В-третьих, посмотрите, какой иногда такт в суждении, какая зрелая практичность ума, меткость в слове проявляется в этом народе, который не имеет никакой юридической подготовки, не знает римского права. Законоположение 19 февраля вызвало народ к жизни, поставило его в новые условия, – и он вовсе не оказался неспособным обсуживать свое новое положение… Если вы следили за крестьянским делом, вы не можете не согласиться, что в фактах его проявляется не одно только невежество и глупость…

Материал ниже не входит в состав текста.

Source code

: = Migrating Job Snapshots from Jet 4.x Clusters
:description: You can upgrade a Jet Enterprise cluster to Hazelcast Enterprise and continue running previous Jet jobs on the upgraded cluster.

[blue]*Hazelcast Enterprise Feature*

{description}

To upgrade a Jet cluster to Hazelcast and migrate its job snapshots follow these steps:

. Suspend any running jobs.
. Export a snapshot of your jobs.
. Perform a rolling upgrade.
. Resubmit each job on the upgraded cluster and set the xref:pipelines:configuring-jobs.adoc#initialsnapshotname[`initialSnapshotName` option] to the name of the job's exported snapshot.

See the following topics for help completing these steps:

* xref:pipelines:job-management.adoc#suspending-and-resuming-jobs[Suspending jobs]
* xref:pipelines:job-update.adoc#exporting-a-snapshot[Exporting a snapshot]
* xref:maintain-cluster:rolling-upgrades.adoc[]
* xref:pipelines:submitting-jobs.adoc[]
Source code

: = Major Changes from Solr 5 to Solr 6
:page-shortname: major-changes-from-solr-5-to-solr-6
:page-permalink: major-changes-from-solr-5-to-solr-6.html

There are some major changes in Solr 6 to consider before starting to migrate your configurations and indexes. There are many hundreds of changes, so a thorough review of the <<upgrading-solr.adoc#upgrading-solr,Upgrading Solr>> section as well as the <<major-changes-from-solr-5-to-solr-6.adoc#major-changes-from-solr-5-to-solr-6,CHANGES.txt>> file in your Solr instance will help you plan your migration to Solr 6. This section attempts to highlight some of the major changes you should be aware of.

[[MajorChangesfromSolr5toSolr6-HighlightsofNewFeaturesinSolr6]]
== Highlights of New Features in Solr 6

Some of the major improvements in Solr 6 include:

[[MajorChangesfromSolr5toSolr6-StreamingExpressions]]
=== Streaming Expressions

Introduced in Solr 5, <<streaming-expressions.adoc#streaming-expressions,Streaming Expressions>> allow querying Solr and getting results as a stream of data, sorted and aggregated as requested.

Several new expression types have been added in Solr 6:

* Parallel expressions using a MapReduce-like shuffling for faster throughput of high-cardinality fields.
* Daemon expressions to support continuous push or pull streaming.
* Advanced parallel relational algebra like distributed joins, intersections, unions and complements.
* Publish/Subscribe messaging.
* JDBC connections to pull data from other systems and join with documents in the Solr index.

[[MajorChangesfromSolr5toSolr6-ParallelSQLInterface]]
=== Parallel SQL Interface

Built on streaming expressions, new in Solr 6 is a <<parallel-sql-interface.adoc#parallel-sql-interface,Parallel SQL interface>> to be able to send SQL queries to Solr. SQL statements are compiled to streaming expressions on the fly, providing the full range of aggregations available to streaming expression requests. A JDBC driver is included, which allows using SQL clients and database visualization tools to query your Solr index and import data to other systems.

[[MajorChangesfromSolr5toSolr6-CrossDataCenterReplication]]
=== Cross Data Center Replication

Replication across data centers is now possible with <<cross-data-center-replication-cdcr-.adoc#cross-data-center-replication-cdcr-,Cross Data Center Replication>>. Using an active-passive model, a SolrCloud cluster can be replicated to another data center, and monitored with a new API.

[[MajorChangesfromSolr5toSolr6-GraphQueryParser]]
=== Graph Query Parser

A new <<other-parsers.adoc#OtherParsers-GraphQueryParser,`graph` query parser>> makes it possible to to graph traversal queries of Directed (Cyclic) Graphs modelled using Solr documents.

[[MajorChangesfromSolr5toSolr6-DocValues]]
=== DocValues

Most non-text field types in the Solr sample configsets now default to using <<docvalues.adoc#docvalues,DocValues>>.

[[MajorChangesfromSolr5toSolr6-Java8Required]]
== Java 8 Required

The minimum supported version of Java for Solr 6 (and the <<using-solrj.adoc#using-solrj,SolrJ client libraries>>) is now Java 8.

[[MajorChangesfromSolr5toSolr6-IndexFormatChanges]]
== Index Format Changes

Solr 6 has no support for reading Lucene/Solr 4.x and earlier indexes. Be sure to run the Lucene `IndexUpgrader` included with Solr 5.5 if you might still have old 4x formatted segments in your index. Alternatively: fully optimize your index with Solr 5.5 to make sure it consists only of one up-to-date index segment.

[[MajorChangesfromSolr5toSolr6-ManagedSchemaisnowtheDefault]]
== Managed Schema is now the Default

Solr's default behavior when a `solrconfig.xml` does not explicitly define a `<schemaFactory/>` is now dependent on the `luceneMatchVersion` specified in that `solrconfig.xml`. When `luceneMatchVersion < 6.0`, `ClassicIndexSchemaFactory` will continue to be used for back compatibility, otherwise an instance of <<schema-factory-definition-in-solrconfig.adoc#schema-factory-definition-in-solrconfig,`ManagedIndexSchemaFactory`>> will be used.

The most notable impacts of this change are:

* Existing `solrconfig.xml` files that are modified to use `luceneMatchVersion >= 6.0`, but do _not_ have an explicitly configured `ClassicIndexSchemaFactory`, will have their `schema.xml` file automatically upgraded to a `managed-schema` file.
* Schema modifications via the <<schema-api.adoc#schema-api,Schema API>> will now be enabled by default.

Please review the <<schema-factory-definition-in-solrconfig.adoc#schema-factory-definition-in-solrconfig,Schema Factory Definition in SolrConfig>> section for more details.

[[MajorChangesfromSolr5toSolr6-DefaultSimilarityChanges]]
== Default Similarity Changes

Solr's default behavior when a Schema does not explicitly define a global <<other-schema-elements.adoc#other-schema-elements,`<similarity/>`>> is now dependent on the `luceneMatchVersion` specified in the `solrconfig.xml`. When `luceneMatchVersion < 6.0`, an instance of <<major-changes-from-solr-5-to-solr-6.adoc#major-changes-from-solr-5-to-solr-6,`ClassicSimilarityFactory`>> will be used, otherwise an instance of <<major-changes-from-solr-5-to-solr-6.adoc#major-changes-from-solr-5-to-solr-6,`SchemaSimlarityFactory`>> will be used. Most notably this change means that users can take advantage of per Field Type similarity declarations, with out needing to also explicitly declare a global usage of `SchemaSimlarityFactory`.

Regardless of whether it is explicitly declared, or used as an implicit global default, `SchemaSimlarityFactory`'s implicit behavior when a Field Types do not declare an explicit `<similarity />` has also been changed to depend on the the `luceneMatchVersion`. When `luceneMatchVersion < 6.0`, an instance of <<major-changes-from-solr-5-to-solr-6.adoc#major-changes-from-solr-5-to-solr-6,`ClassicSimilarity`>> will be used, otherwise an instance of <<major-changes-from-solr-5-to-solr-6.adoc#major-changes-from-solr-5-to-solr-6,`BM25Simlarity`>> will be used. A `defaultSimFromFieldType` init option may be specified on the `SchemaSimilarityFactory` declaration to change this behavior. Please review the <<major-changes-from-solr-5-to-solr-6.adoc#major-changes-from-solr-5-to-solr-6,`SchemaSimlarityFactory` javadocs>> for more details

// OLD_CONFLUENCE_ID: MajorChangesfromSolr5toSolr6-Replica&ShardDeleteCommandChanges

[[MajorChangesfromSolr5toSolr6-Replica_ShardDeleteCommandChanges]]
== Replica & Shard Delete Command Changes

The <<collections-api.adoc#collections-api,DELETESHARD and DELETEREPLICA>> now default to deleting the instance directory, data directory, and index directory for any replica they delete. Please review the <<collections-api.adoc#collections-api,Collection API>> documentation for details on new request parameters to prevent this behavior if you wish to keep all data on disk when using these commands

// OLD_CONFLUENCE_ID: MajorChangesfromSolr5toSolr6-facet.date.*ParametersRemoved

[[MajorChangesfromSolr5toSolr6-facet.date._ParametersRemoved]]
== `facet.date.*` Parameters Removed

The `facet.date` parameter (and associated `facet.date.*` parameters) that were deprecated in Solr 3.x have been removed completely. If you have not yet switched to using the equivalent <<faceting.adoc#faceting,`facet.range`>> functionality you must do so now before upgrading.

Да наконец, хотя бы эта способность самоосуждения, которая проявляется на Руси с такой беспощадно-страшной силой, не доказывает ли, что самоосуждающие способны к жизни? Не в русском характере иметь такой узкий национальный эгоизм, какой нередко встретить можно у англичанина, у немца, у француза. Так ли народ наш привержен к своим обычаям, поверьям, своему быту, как, например, англичанин к своим учреждениям… Не потому русский народ слишком крепко держится своего,что оно свое, а потому, что он не слыхал ничего лучшего, потому что все другое, рекомендованное ему со стороны, он нашел худшим… Он потому и держится своего, что оно лучшим ему кажется из всего, что он слыхал и видал. А вот посмотрите, с какой настойчивостью отстаивает англичанин свои университеты, хотя и сознает, что их устройство далеко расходится с современными понятиями. Ему дорог английский метод воспитания и образования не потому, чтобы он считал его лучшим из всего, что он знает в этом отношении, а потому, что это свое.Или посмотрите на ту сальную иногда сентиментальность, с какою немец рассуждает о своей полиции или своих советниках, и о превосходстве немецкой нации пред другими. Вот француз, который постоянно толкует о славе нации, о своих национальных учреждениях, о военных своих подвигах, потому только, что заговори он иначе, он изменил бы своей славнойнации. Но узкая национальность не в духе русском. Народ наш с беспощадной силой выставляет на вид свои недостатки и пред целым светом готов толковать о своих язвах, беспощадно бичевать самого себя; иногда даже он несправедлив к самому себе, – во имя негодующей любви к правде, истине… С какой, например, силой эта способность осуждения, самобичевания проявилась в Гоголе, Щедрине и всей этой отрицательной литературе, которая гораздо живучее, жизненней, чем положительнеишая литература времен очаковских и покоренья Крыма.
И неужели это сознание человеком болезни не есть уже залог его выздоровления, его способности оправиться от болезни… Не та болезнь опасна, которая на виду у всех, которой причины все знают, а та, которая кроется глубоко внутри, которая еще не вышла наружу и которая тем сильней портит организм, чем, по неведению, долее она остается непримеченною. Так и в обществе… Сила самоосуждения прежде всего – сила: она указывает на то, что в обществе есть еще силы. В осуждении зла непременно кроется любовь к добру: негодование на общественные язвы, болезни – предполагает страстную тоску о здоровье.
И неужели отрицание наше кончится только одним разрушением? Неужели на месте полуразрушенных зданий ничего не воздвигнется и это место останется пустым пожарищем?.. Неужели мы настолько задохнулись, настолько замерли, что нет надежды на наше оживление? Но если в нас замерла жизнь, то она несомненно есть в нетронутой еще народной почве… это святое наше убеждение.
Мы признаем в народе много недостатков, но никогда не согласимся с одним лагерем теоретиков, что народ непроходимо глуп, ничего не сделал в тысячу лет своей жизни, не согласимся, потому что излишний ригоризм нигде не уместен… Если друзья будут о нем такого мнения, то что же останется для недоброжелателей?